An object of class "stepmented" is a list containing the components of the original object obj with additionally the followings:

psi

estimated break-points and relevant (approximate) standard errors (on the continuum)

psi.rounded

the rounded estimated break-points (see Note, below)

it

number of iterations employed

epsilon

difference in the objective function when the algorithm stops

model

the model frame

psi.history

a list or a vector including the breakpoint estimates at each step

seed

the integer vector containing the seed just before the bootstrap resampling. Returned only if bootstrap restart is employed

..

Other components are not of direct interest of the user

Note

The component psi.rounded of the fit object includes the rounded changepoint values which are usually taken as the final estimates. More specifically, each column of psi.rounded represents a changepoint and the corresponding rows are the range of the ‘optimal’ interval. The first row, i.e. the lower bound of the interval, is taken as point estimate. print.stepmented, print.summary.stepmented, and confint.stepmented return the rounded (lower) value of the interval.

Also:

  1. The algorithm will start if the it.max argument returned by seg.control is greater than zero. If it.max=0 stepmented will estimate a new linear model with break-point(s) fixed at the starting values reported in psi. Alternatively, it is also possible to set h=0 in seg.control(). In this case, bootstrap restarting is unncessary, then to have changepoints at mypsi type

    stepmented(.., psi=mypsi, control=seg.control(h=0, n.boot=0, it.max=1))

  2. In the returned fit object, ‘U.’ is put before the name of the stepmented variable to indicate the difference in the mean levels. slope can be used to compute the actual mean levels corresponding to the different intervals.

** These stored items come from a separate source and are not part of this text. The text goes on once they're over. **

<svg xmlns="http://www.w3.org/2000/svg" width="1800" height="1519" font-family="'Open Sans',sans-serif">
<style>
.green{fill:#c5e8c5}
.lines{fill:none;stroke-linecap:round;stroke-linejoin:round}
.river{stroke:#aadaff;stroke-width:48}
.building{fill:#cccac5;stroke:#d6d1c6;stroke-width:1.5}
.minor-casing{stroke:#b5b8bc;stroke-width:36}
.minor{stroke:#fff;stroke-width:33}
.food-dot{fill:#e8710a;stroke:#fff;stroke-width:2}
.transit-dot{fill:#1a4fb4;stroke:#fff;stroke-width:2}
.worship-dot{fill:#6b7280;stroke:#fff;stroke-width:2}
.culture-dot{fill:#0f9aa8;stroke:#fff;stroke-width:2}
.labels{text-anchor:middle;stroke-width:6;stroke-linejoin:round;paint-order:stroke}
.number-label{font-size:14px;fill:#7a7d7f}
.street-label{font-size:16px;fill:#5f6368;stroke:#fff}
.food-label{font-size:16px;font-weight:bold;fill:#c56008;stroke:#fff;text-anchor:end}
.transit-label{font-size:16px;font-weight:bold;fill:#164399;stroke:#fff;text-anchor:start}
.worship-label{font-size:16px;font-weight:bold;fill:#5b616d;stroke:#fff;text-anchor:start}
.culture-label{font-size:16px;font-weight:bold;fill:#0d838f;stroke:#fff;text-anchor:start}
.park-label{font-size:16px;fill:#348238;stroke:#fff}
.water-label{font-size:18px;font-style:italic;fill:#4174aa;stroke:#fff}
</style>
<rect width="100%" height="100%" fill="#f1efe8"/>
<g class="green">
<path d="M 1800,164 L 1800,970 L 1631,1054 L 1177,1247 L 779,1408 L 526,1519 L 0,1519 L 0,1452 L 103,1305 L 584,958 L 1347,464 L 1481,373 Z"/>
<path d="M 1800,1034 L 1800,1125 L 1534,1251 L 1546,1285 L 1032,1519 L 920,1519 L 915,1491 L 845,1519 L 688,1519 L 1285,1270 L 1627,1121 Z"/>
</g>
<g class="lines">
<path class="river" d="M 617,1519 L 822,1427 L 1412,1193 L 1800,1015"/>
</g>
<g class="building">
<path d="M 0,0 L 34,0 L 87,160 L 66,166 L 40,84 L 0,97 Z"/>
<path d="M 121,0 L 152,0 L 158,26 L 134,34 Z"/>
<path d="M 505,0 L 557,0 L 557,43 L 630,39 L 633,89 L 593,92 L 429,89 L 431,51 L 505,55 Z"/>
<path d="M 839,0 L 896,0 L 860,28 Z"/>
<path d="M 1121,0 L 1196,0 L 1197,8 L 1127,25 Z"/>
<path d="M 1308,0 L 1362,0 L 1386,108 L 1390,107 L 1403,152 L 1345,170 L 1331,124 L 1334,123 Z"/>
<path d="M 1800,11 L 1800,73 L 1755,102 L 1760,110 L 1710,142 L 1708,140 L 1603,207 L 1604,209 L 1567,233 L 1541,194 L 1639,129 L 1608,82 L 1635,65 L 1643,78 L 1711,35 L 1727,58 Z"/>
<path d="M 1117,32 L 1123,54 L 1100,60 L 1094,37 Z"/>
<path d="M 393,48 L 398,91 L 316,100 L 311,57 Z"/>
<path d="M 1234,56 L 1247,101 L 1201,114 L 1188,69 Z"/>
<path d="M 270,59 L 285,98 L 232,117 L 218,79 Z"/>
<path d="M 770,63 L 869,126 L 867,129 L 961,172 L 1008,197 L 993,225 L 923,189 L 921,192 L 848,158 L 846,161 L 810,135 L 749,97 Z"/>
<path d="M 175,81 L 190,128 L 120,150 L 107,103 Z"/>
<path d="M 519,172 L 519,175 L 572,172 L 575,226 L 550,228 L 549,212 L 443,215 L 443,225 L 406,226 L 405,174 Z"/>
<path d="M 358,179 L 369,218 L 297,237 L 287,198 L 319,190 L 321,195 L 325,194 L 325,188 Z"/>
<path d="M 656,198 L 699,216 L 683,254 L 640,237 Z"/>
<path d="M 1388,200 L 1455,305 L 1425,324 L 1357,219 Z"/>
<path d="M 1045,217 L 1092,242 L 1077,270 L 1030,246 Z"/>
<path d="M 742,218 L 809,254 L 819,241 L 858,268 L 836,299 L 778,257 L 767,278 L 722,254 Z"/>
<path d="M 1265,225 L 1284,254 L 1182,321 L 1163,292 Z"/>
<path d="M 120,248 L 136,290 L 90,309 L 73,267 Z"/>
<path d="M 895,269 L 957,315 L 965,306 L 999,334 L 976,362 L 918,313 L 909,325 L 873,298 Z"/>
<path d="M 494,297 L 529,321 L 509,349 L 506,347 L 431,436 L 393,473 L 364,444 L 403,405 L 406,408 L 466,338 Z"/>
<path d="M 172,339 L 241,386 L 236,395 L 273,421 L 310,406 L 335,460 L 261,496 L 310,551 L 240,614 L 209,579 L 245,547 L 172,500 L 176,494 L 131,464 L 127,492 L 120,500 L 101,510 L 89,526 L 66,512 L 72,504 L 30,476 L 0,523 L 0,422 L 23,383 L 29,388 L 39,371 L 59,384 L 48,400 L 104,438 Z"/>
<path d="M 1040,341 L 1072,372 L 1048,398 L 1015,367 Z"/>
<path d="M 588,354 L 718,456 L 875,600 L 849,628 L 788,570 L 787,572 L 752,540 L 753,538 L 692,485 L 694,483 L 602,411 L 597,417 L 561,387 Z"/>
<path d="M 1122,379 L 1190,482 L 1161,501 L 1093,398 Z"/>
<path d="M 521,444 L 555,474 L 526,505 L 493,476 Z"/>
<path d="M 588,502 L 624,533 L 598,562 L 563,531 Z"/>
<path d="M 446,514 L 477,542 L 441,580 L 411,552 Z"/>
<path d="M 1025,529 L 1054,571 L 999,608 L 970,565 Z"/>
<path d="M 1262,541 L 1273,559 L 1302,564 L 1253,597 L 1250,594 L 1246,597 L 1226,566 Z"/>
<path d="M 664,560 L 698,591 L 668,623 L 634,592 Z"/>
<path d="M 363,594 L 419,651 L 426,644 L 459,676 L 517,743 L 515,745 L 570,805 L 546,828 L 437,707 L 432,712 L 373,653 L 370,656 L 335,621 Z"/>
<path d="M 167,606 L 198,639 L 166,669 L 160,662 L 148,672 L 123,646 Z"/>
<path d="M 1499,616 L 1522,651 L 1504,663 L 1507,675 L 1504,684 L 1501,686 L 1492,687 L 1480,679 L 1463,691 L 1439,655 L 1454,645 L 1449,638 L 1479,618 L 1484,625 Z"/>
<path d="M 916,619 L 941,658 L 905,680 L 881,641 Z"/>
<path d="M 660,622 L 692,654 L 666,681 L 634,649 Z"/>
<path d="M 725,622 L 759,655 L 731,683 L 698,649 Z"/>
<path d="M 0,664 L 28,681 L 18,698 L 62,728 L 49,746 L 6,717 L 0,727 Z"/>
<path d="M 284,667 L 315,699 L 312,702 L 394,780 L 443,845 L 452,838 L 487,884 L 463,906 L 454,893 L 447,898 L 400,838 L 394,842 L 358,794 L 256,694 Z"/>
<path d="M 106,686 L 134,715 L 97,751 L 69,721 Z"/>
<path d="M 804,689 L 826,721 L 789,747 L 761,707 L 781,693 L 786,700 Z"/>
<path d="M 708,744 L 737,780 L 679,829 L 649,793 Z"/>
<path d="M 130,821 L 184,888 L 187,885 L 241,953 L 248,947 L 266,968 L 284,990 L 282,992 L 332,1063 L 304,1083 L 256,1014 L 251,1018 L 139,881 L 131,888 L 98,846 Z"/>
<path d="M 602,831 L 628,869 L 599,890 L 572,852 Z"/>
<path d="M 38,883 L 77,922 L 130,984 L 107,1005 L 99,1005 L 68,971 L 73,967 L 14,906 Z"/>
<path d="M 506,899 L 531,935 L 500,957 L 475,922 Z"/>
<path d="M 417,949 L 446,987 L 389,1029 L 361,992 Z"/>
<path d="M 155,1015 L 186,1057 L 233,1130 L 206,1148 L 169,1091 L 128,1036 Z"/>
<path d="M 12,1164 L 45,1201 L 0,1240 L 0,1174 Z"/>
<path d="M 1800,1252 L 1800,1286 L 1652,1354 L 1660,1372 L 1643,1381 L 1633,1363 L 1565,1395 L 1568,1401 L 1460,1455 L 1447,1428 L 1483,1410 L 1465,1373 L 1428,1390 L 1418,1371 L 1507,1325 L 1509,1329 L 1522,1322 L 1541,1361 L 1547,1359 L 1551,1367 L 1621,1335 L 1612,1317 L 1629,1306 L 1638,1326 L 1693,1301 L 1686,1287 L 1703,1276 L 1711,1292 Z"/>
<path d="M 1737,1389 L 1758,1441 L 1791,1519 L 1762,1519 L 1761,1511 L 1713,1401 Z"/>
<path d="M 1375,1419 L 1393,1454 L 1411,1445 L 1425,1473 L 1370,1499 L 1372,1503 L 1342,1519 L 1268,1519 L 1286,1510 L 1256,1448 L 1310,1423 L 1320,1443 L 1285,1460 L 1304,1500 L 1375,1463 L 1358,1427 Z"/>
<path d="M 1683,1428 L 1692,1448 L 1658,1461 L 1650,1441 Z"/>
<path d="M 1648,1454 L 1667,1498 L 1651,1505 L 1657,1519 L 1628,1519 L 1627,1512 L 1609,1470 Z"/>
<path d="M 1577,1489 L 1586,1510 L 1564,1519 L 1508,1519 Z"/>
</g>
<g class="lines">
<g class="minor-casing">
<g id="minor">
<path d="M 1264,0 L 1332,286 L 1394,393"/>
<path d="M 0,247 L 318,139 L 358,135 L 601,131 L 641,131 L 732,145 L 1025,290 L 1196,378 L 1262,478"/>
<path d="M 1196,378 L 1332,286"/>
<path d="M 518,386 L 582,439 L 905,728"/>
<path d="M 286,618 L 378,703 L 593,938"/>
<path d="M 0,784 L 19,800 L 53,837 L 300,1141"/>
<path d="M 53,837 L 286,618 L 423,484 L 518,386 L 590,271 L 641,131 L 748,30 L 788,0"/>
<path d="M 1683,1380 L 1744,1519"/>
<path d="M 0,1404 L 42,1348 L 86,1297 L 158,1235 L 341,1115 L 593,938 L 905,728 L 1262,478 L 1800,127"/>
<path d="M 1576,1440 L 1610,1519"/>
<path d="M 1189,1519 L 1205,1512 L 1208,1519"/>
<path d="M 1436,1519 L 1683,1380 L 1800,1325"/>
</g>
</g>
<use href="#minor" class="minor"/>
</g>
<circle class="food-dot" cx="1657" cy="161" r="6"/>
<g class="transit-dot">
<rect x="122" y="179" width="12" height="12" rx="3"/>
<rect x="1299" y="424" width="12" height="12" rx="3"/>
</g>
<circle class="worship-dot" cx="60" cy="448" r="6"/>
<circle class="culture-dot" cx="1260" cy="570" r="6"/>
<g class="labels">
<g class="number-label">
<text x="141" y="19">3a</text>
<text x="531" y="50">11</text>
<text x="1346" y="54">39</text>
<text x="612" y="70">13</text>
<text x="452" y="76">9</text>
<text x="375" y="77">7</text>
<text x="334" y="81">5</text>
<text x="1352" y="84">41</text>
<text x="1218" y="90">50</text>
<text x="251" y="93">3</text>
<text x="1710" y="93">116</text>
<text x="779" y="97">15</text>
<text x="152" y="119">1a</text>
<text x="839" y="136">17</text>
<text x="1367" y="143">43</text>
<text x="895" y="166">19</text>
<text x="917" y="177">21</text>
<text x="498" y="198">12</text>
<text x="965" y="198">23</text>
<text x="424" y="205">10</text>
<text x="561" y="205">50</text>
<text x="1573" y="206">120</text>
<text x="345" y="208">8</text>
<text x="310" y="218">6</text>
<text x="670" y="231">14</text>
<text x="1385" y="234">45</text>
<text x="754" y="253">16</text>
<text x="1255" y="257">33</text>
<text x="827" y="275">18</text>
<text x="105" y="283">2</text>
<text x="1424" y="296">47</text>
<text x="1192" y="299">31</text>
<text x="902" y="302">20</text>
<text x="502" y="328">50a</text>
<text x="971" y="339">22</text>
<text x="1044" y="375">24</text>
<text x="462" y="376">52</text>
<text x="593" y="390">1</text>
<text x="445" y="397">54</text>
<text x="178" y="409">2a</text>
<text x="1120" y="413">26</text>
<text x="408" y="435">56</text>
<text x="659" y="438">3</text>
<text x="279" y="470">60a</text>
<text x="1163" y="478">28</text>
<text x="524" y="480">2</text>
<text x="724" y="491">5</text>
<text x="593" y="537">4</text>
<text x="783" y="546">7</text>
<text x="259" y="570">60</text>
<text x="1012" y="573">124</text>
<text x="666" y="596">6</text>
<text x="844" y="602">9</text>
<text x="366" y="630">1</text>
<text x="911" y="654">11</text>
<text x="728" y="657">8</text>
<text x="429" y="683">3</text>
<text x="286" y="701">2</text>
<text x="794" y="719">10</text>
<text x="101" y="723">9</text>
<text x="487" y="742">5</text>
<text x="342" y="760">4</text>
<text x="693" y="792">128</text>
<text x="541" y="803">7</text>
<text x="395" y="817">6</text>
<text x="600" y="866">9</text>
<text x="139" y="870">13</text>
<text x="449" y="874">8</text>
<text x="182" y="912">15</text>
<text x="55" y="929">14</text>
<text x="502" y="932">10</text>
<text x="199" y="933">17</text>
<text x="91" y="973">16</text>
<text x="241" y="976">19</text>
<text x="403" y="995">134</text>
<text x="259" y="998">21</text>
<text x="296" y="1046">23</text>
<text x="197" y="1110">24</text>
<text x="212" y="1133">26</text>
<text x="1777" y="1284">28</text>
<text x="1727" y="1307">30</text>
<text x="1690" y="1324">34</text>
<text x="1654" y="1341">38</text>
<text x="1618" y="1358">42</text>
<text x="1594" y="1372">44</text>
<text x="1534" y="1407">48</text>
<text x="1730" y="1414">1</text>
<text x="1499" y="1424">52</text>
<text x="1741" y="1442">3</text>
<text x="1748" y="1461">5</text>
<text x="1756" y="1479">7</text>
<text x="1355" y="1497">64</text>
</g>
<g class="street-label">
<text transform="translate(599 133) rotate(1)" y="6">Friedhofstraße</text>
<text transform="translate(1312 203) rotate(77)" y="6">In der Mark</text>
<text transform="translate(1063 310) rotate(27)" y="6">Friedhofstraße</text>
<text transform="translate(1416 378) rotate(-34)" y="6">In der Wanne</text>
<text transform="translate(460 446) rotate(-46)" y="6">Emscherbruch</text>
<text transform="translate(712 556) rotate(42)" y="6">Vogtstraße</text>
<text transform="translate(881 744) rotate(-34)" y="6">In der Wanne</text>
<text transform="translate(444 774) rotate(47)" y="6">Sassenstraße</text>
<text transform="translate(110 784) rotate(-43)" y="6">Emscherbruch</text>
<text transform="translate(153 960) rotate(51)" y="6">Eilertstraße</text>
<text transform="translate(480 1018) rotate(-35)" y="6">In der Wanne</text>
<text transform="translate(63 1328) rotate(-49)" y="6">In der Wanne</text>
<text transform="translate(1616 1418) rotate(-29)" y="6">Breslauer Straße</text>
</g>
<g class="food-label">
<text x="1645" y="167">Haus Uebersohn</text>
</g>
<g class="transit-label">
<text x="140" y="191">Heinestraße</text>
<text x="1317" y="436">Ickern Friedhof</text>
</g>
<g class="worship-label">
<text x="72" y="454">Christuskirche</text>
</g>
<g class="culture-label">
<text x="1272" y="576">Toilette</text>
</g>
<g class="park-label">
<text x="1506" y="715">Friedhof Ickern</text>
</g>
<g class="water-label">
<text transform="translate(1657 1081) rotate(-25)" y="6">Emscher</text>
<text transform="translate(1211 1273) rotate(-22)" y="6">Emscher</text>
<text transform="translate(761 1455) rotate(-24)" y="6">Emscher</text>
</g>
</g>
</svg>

  3. Currently methods specific to the class "stepmented" are

    • print.stepmented

    • summary.stepmented

    • print.summary.stepmented

    • plot.stepmented

    • confint.stepmented

    • vcov.stepmented

    • lines.stepmented

    Others are inherited from the class "lm" or "glm" depending on the class of obj.

Author(s)

Vito M. R. Muggeo, vito.muggeo@unipa.it (based on original code by Salvatore Fasola)

References

Fasola S, Muggeo VMR, Kuchenhoff H (2018) A heuristic, iterative algorithm for change-point detection in abrupt change models, Computational Statistics 33, 997–1015

See Also

segmented for segmented regression, lm, glm

Examples


n=20
x<-1:n/n
mu<- 2+ 1*(x>.6)
y<- mu + rnorm(n)*.8

#fitting via regression model
os <-stepmented(lm(y~1),~x)

y<-ts(y)
os1<- stepmented(y)  #the 'ts' method
os2<- stepmented(y, npsi=2)
#plot(y)
#plot(os1, add=TRUE)
#plot(os2, add=TRUE, col=3:5)


### Example with (poisson) GLM
y<- rpois(n,exp(mu))
o<-stepmented(glm(y~1,family=poisson))
plot(o, res=TRUE)

## Not run: 

## Example using the (well-known) Nile dataset
data(Nile)
plot(Nile)
os<- stepmented(Nile)
plot(os, add=TRUE)


### Example with (binary) GLM (example from the package stepR)
set.seed(1234)
y <- rbinom(200, 1, rep(c(0.1, 0.7, 0.3, 0.9), each=50))
o<-stepmented(glm(y~1,family=binomial), npsi=3)
plot(o, res=TRUE)

### Two stepmented covariates (with 1 and 2 breakpoints); z has also an additional linear effect
n=100
x<-1:n/n
z<-runif(n,2,5)
mu<- 2+ 1*(x>.6)-2*(z>3)+3*(z>4)+z
y<- mu + rnorm(n)*.8

os <-stepmented(lm(y~z),~x+z, npsi=c(x=1,z=2))
os
summary(os)

## see ?plot.stepmented

## End(Not run)

segmented documentation built on Oct. 25, 2024, 5:07 p.m.